◆ WHAT IS EXPECTED
Write the next portion of the text on the growth of employee rights in 2011, beginning immediately after its final sentence and keeping its voice and numbered structure.

Looking back over the last twelve months, I can say with confidence that employee rights to complain and be protected – and to sue when their rights are trampled – grew substantially stronger in 2011.
Here’s how:
1. The laws protecting employees who have complained to their HR departments got stronger. More employees than ever are coming forward to report discrimination and harassment, placing tremendous pressure on HR chiefs to act. Judges and juries are more harshly punishing employers, with ever-larger verdicts, when the company fails to act in the face of a report.
2. The law of retaliation expanded, and continues to grow. In the past, it was unclear to what extent a former employee can sue the old employer for interfering with subsequent jobs or job searches. For example, while it is clear a bad reference can be retaliation, it hasn’t been clear whether an employer who fails to answer reference inquiries can be held liable. Courts are giving real teeth to the laws forbidding retaliation, and recognizing more subtle post-employment conduct as intentional efforts to lash out at former employees who brought claims. The courts are even extending protection to those who are simply associated with someone who complained (such as a spouse who might be employed at the same or related companies).
3. Wage and hour laws are being more strictly enforced. Courts are imposing harsher punishments on employers who cheat employees of overtime pay, or who knowingly allow employees to work off the clock. Many workers, especially those less skilled, will work off the clock without complaining, solely out of a (well-justified) fear that complaining will get them fired.

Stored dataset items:
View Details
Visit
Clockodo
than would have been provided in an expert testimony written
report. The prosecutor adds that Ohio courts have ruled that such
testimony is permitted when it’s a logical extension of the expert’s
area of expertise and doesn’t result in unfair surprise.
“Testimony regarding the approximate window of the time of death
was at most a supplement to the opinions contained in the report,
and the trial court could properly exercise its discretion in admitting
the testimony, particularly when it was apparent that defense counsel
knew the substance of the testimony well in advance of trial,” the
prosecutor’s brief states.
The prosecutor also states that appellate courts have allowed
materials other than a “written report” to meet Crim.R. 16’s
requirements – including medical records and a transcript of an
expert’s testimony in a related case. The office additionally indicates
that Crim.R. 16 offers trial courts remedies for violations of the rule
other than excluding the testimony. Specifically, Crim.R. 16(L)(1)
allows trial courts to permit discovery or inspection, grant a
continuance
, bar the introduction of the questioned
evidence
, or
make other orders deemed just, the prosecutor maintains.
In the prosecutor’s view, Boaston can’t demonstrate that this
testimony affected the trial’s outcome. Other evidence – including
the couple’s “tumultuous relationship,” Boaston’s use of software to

◆ EXERCISE RESULT
4. The rights of employees with personal or family medical issues are growing stronger. This includes employees who are disabled, who are temporarily sidelined by on-the-job injuries, or who need time off to care for ailing family members. The U.S. Congress’ major rewrite of the Americans with Disabilities Act has led many more employees with physical or mental limitations to demand equal access to (and treatment in) the workplace. And it’s working.
5. Courts are more often recognizing that online activities of employees are no business of the employer. Employee emails of a personal nature are not automatically deemed the property of the employer, even if created, sent and/or received on corporate systems. Facebook profiles are not automatically fair game for employers “just because.” A great deal of what employees post about themselves is in fact unlawful for employers to consider in hiring, firing or other employment decisions.
In sum, the laws governing employee rights grew stronger in 2011. The battle for a fair workplace is far from over, but that light at the end of the tunnel might just be a light (and not a train).